His response: "Yes! I plead guilty of being involved in espionage activities for Latvia. After a 38-day denial I decided to tell the inquest the truth."
A crumpled slip of paper, inserted near the end of the file, says Talent was shot June 7, 1938. He was 21 years old.
Death was not always so swift. Thomas Sgovio, one of a handful of Americans known to have survived the notorious prison camps in the Russian Far East, was a witness. He told his story in a recent interview.
Sgovio was 19 when he came to Moscow with his father, who the U.S. deported as a communist agitator in 1935. The Soviet government was delighted to have them. By day, they lectured Russian workers on the horrors of the American Depression. By night, Sgovio danced in the hotels with Lucy Flaxman, a young American who had been brought to Moscow by her parents.
But within two years, foreigners began to disappear. Among them was Sgovio's father.
Thomas Sgovio made several trips to the U.S. Embassy to ask for help in returning to America. Each time, he was told his case was being considered. On March 21, 1938, he asked again and was told to come back after lunch. Sgovio walked outside and was seized by three secret police agents. Soon, he was in a freight car with twelve other Americans, heading for a prison labor camp. After a year of work in the arctic mines, 10 of them were dead.
Sgovio's father, Joseph, spent 11 years in labor camps. His health broken, he died shortly after his release in 1948. Thomas Sgovio was freed after 16 years in the camps. He managed to return to America in 1960 when U.S.-Soviet relations warmed briefly.
He died in Arizona this summer, at age 81. But before his death, he examined his 91-page secret police file, sent to him by the AP.
The first thing Sgovio wanted to know was what had happened to his girlfriend, Lucy. On page 80, he found out. She had been an informer for the secret police, regularly reporting on him and other Americans.
"Thomas slanderously swore that Soviet power wasn't based on the love of the people, but on terror instilled by fear of being arrested," she had said in one of her reports.
"She was not a very courageous person," Sgovio said sadly. "It was a frightening time for everyone."
Internal State Department memos show that the U.S. embassy in Moscow watched the arrests and sent reports to Washington.
George Kennan - later architect of the U.S. policy of "containment of Soviet communism, but then a Moscow embassy official - declined to be interviewed for this story, but answered some questions in writing. Asked about the arrests, Kennan, now 93, offered a legalistic reply:
"I can recall no instance in which any of them who, being there for open and legitimate purposes and with a proper Soviet visa on their American passports, was arrested, confined for any length of time, or executed by Soviet authorities."
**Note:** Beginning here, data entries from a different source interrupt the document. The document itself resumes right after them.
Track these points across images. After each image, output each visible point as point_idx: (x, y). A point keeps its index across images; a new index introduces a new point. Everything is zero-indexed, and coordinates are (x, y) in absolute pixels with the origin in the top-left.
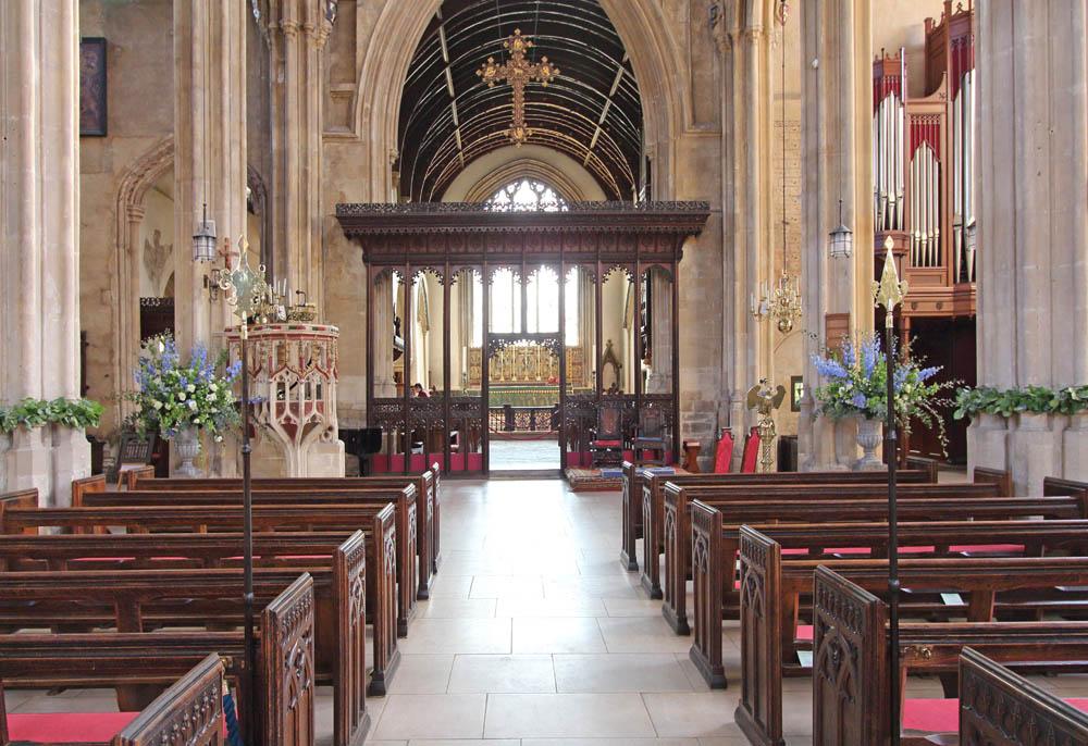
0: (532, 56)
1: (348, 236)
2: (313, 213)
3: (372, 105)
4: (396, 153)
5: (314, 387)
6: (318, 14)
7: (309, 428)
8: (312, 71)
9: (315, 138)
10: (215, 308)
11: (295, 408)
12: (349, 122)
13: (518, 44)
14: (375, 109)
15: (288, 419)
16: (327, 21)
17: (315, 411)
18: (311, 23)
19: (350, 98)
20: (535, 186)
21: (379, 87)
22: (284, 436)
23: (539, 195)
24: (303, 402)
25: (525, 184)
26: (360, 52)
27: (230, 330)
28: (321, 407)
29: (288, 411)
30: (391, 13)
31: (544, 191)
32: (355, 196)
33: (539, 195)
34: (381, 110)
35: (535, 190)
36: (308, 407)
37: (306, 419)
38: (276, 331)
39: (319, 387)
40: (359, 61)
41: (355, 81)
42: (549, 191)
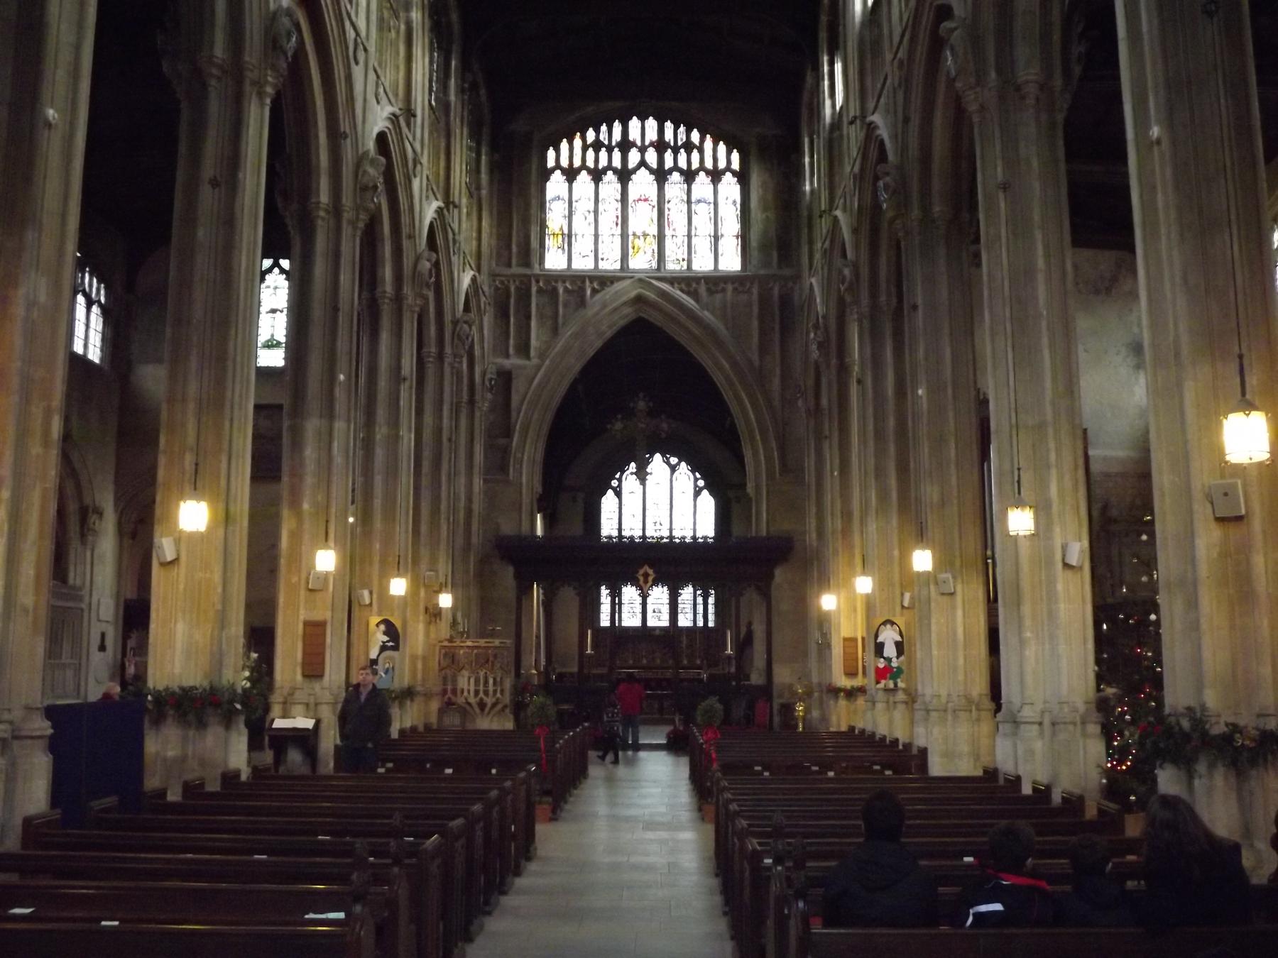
0: (651, 413)
1: (502, 558)
2: (474, 540)
3: (523, 454)
4: (540, 490)
5: (498, 679)
6: (483, 389)
7: (494, 705)
8: (477, 432)
9: (478, 483)
10: (432, 628)
11: (486, 693)
12: (504, 468)
13: (641, 405)
14: (526, 458)
15: (481, 699)
16: (489, 394)
17: (498, 695)
18: (478, 397)
19: (506, 451)
20: (668, 459)
21: (529, 441)
22: (477, 710)
23: (673, 469)
24: (491, 688)
25: (658, 457)
26: (514, 414)
27: (442, 642)
28: (502, 691)
29: (481, 695)
30: (539, 385)
31: (678, 464)
32: (507, 528)
33: (673, 469)
34: (529, 457)
35: (668, 463)
36: (495, 692)
37: (494, 700)
38: (476, 644)
39: (501, 678)
40: (513, 420)
41: (508, 434)
42: (683, 464)
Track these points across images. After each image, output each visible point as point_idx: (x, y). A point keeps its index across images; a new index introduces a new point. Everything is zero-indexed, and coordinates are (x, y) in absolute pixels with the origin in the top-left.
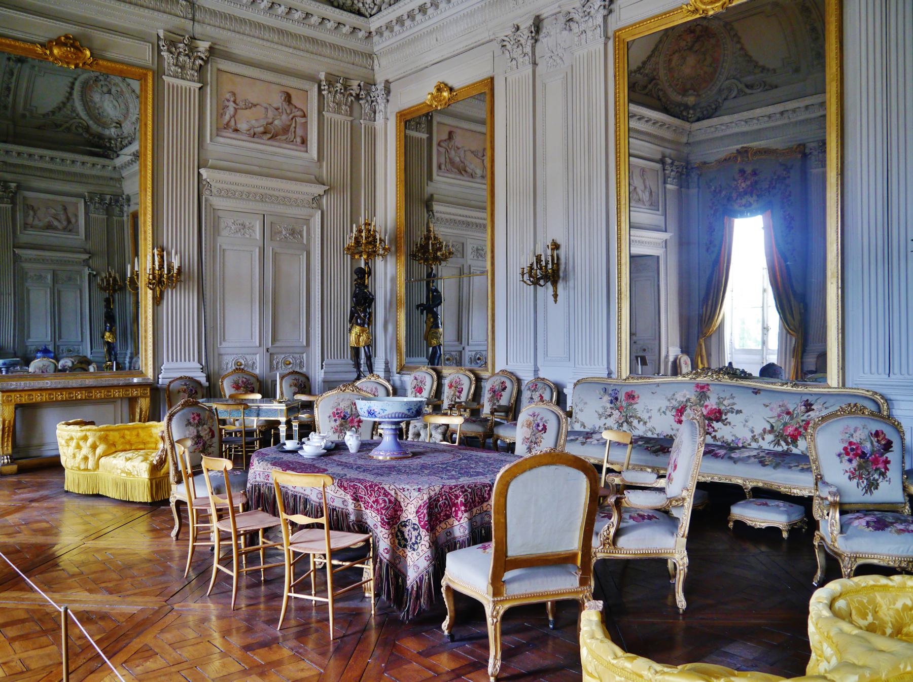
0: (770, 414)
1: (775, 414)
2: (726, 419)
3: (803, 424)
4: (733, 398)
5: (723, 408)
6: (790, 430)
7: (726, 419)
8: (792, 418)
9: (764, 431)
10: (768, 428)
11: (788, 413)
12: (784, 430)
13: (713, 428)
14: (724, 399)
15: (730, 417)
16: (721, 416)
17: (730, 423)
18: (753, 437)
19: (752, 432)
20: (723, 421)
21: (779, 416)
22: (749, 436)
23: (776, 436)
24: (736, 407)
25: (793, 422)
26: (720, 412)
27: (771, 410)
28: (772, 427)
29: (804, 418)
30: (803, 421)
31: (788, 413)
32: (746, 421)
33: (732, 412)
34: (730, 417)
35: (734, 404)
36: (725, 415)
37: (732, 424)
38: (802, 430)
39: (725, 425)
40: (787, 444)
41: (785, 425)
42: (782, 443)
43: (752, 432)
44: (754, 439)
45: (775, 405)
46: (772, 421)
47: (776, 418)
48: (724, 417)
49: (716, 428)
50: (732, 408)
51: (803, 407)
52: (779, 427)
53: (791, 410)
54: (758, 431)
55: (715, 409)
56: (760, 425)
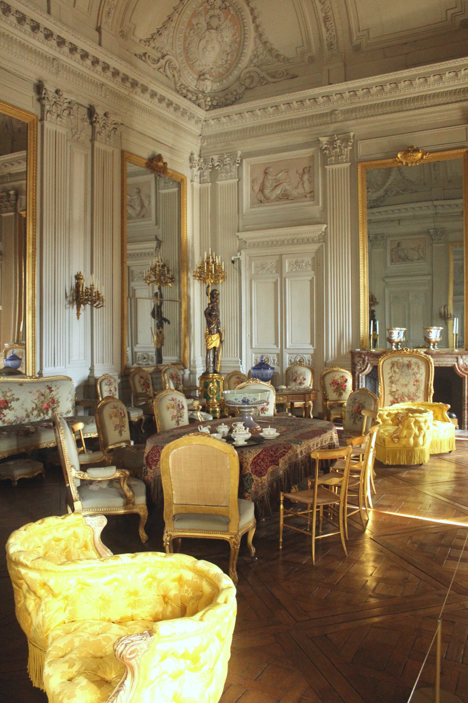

However, in 1931, a few years before the U.S. established its embassy in Moscow, Kennan compiled a confidential list of 85 "individuals residing in Soviet Russia, reputed to be American citizens but communist sympathizers."
A note at the top of the list warns that some "might no longer be entitled to protection without the special approval of the Department."
Kennan did not reply to questions about the memo.